** Text provided **
+===+

Non-Western music that both immediately appeals to Western ears and accurately reflects what overseas listeners are passionate about is hard to come by. You get both in the Congolese band Konono No. 1. The members of the group have played off and on together in the impoverished suburbs of Kinshasa since the late 70s, and while they’re not superstars there, they command a fervent and loyal following. Their roots are in matanga, a kind of funeral music played by the Zombo, a tribe living along the Western-drawn border of Angola and the Democratic Republic of the Congo. Matanga is as “authentic” as anything an ethnomusicologist could hope for, but the group–whose full name is Orchestre Tout Puissant Likembe Konono No. 1–long ago tweaked the sound with jerry-rigged amplification to produce something rhythmically mesmerizing and entirely its own.

+===+

** To-do list **
(1) Decide whether each statement agrees with the passage on Konono No. 1, and answer yes or no, quoting the words from the passage that decide it: (a) The members of Konono No. 1 have played together since the late 70s. (b) The band members are superstars in Kinshasa. (c) Matanga is a kind of wedding music.
(2) Name every city or country mentioned in the passage on Konono No. 1.
(3) Extend the passage on Konono No. 1 by writing what comes after its final sentence.

** Entries provided **

+===+

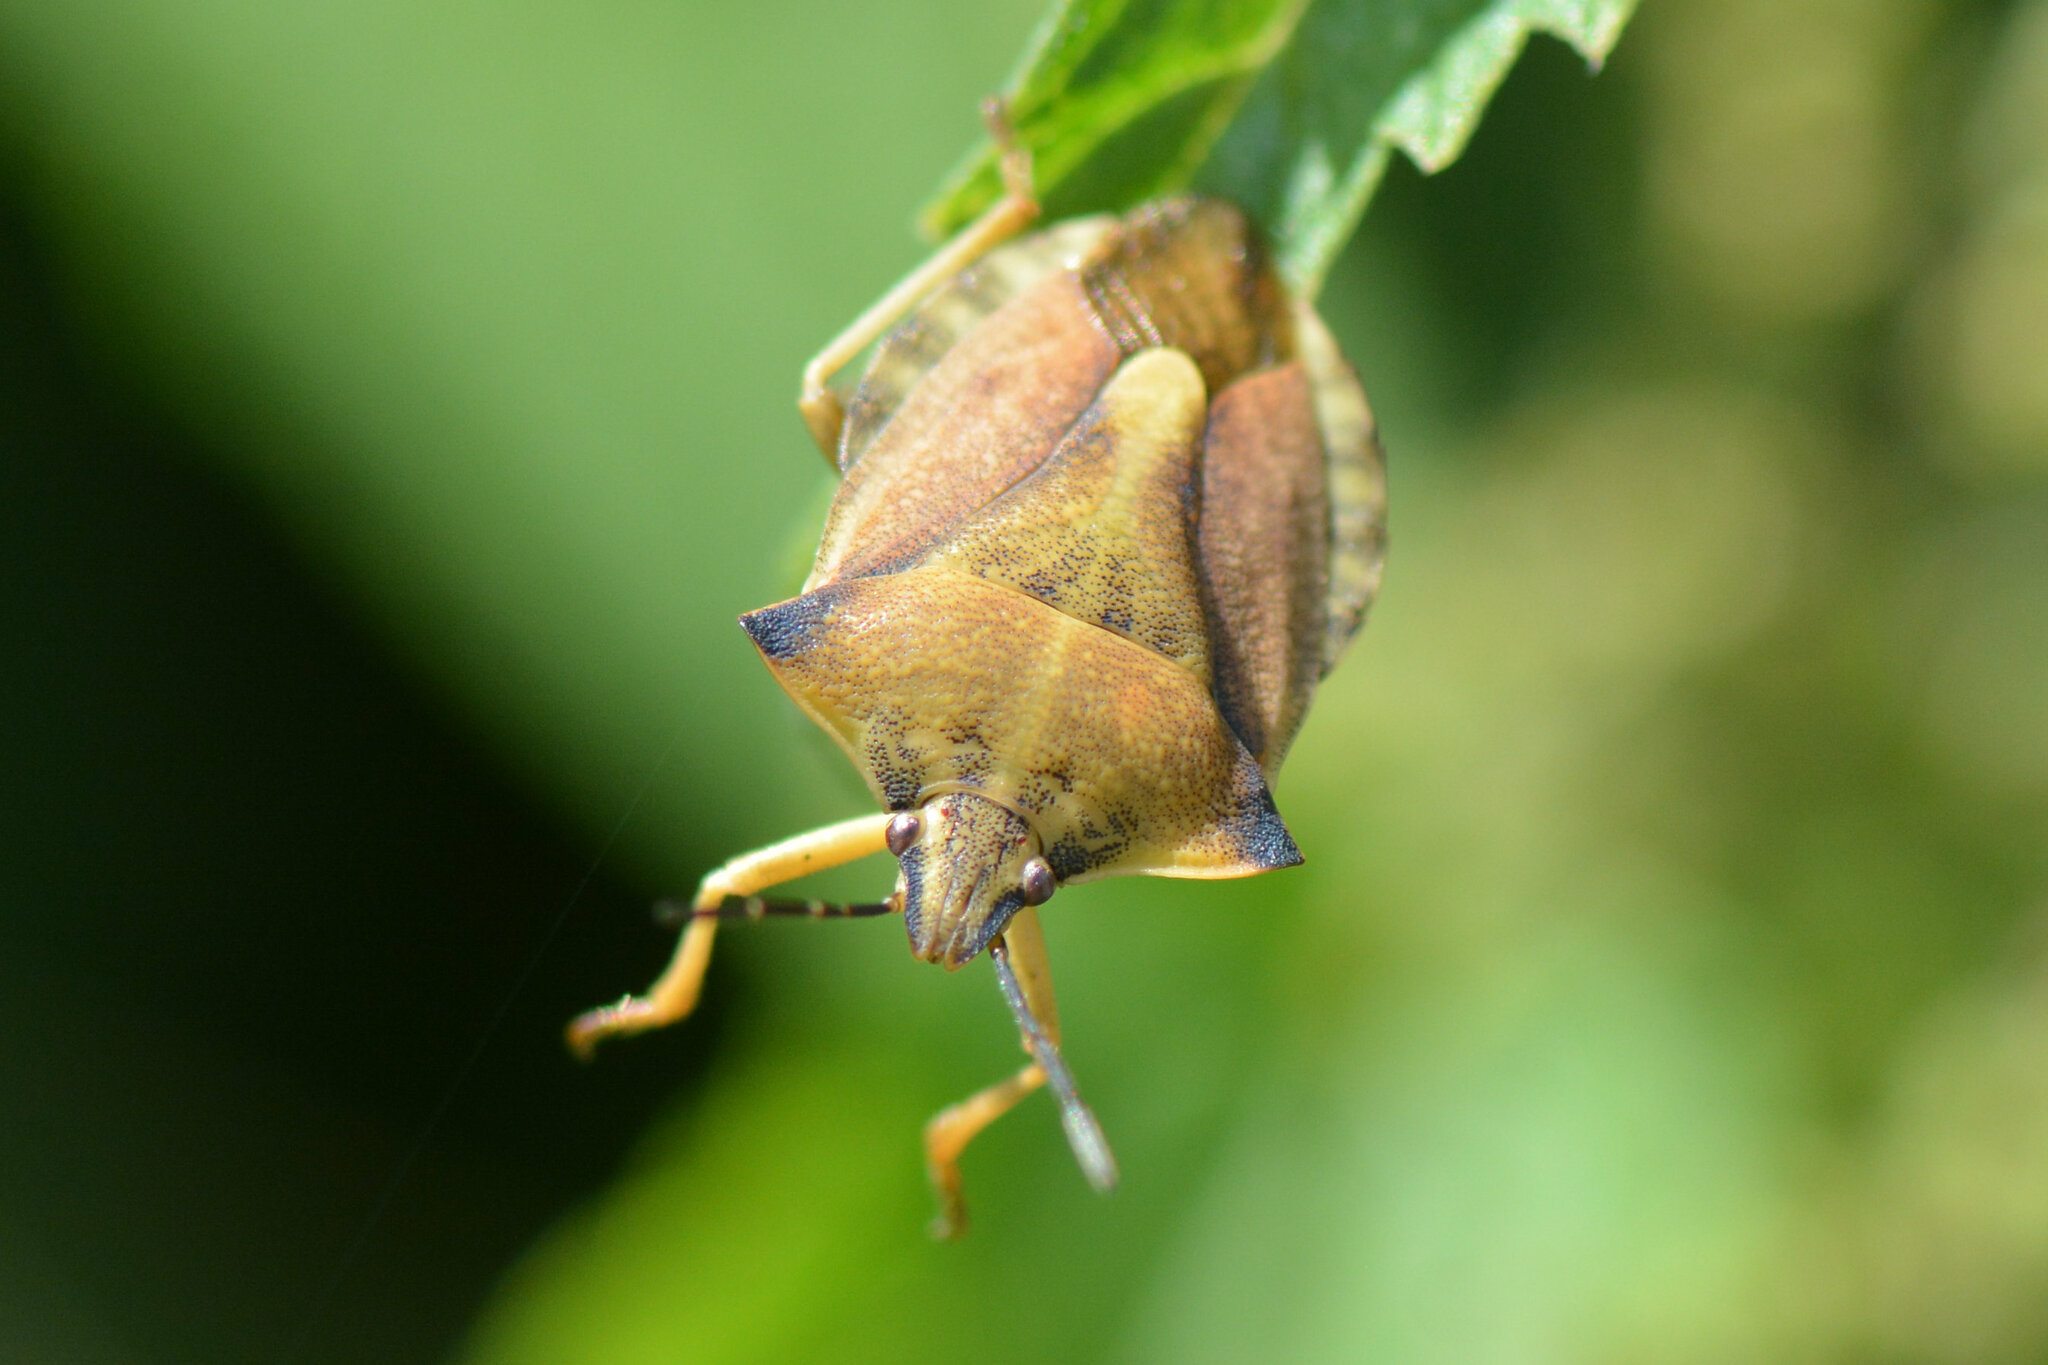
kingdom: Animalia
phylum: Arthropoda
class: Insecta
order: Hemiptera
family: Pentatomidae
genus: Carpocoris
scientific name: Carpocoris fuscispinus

+===+

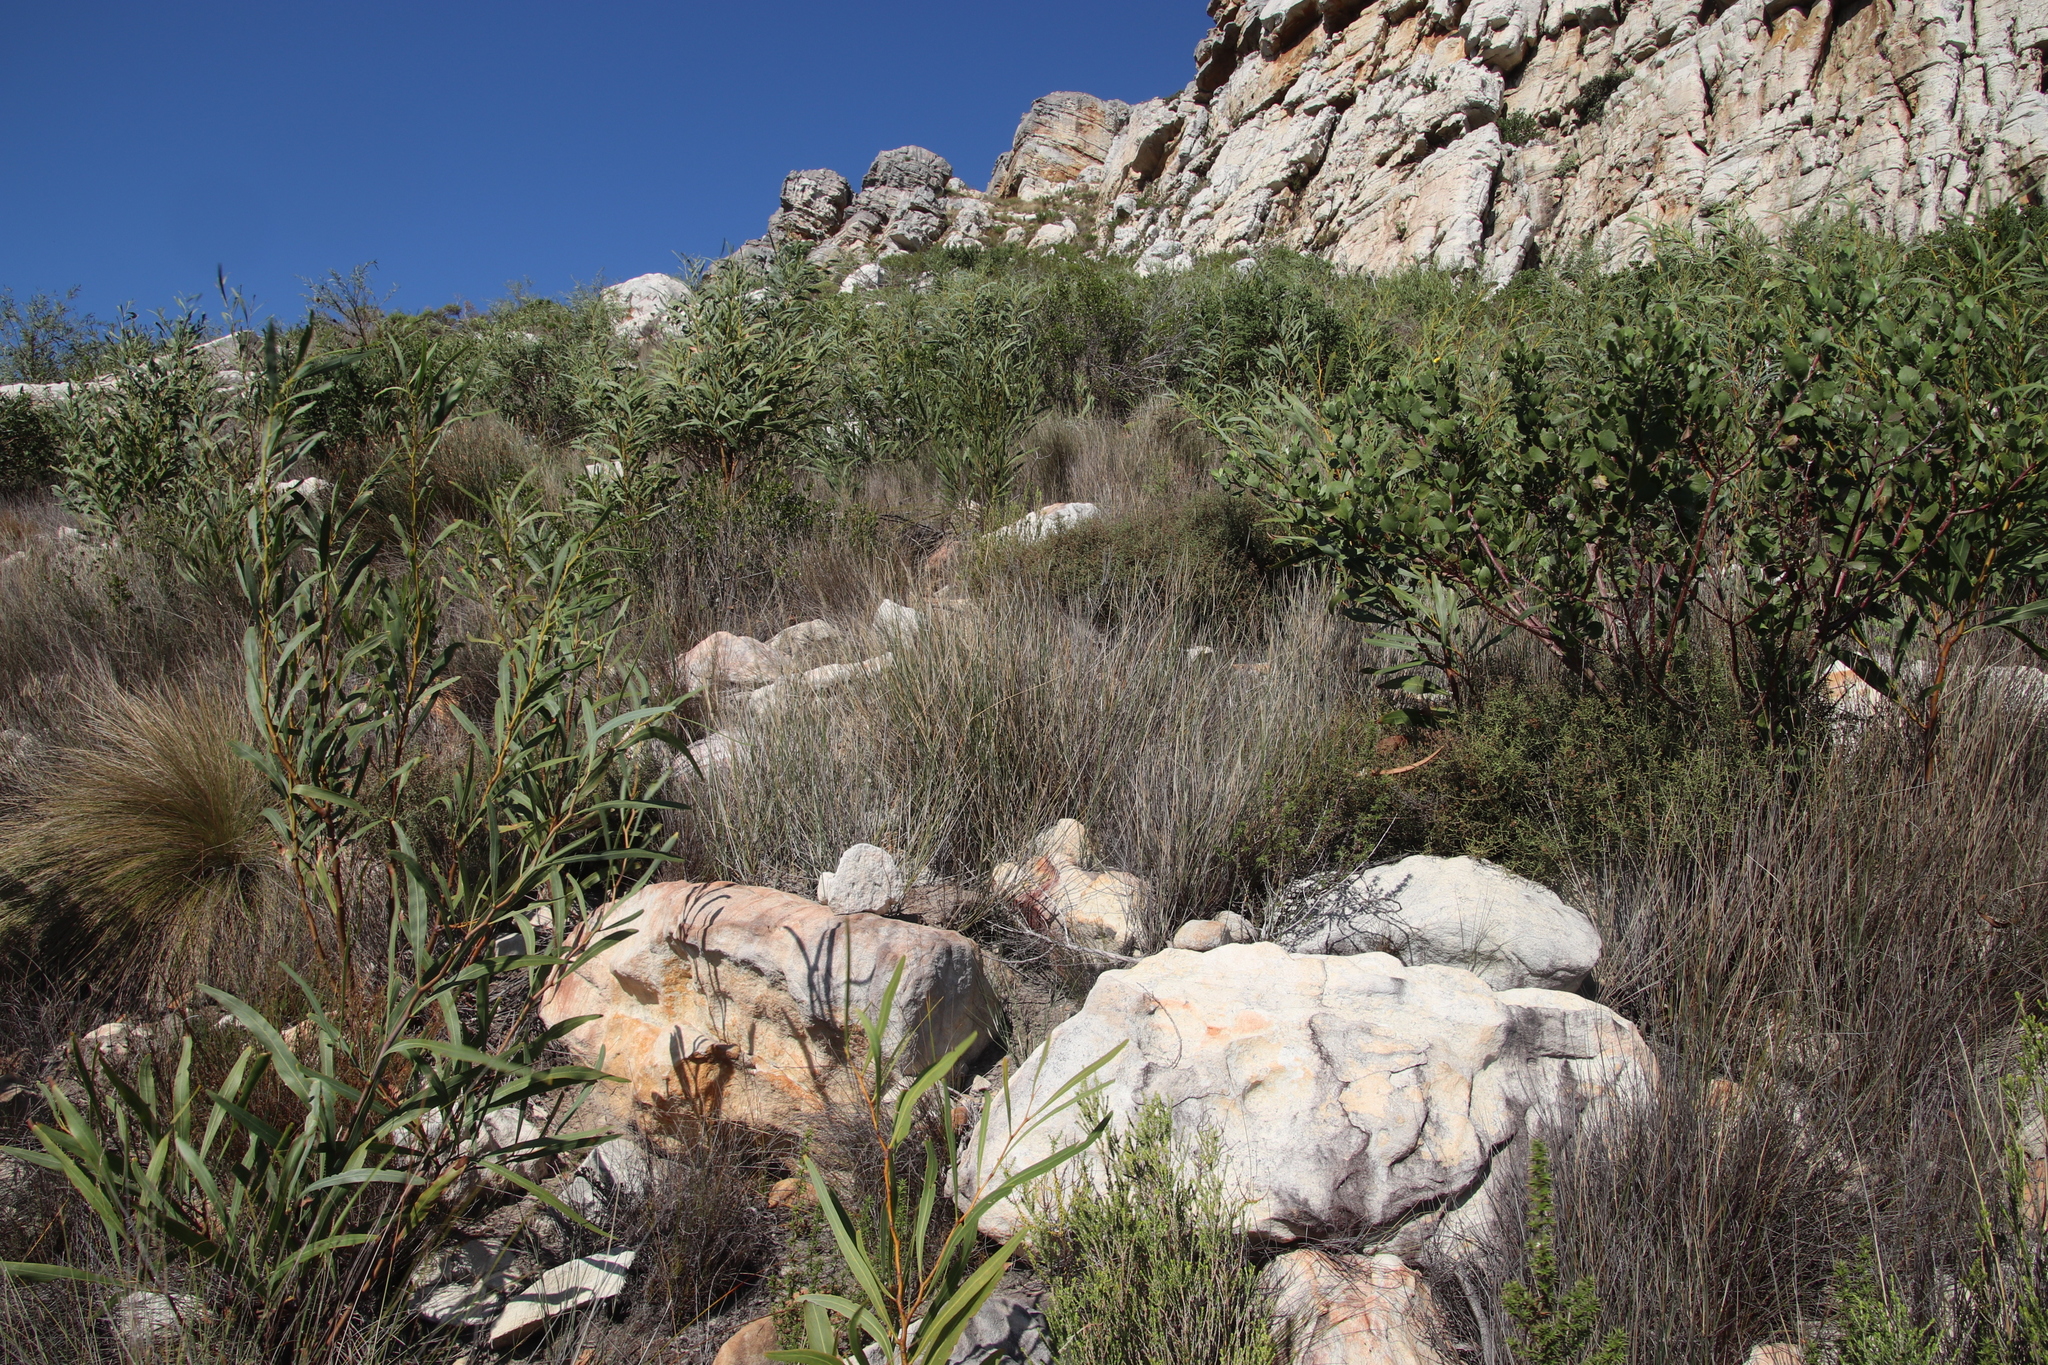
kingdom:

+===+

** Task answers **
(1)
(a) Yes: "have played off and on together in the impoverished suburbs of Kinshasa since the late 70s"
(b) No: "they’re not superstars there"
(c) No: "matanga, a kind of funeral music played by the Zombo"

(2) Kinshasa; Angola; the Democratic Republic of the Congo

(3)
The relentless beats behind the likembes are played on a mix of African hand percussion and makeshift drums, including a hi-hat composed of a broken cymbal and an old hubcap. The chanted call-and-response vocals are also distorted; the group uses a homemade wooden microphone that incorporates magnets taken from old car parts. The music is then blasted through old conical speakers that the group calls “lance-voix”–voice throwers. Instruments drop in and out of the songs, but the deep, killer grooves churn on. It’s party music with the rise-and-fall of club tracks and the DIY appeal of punk rock.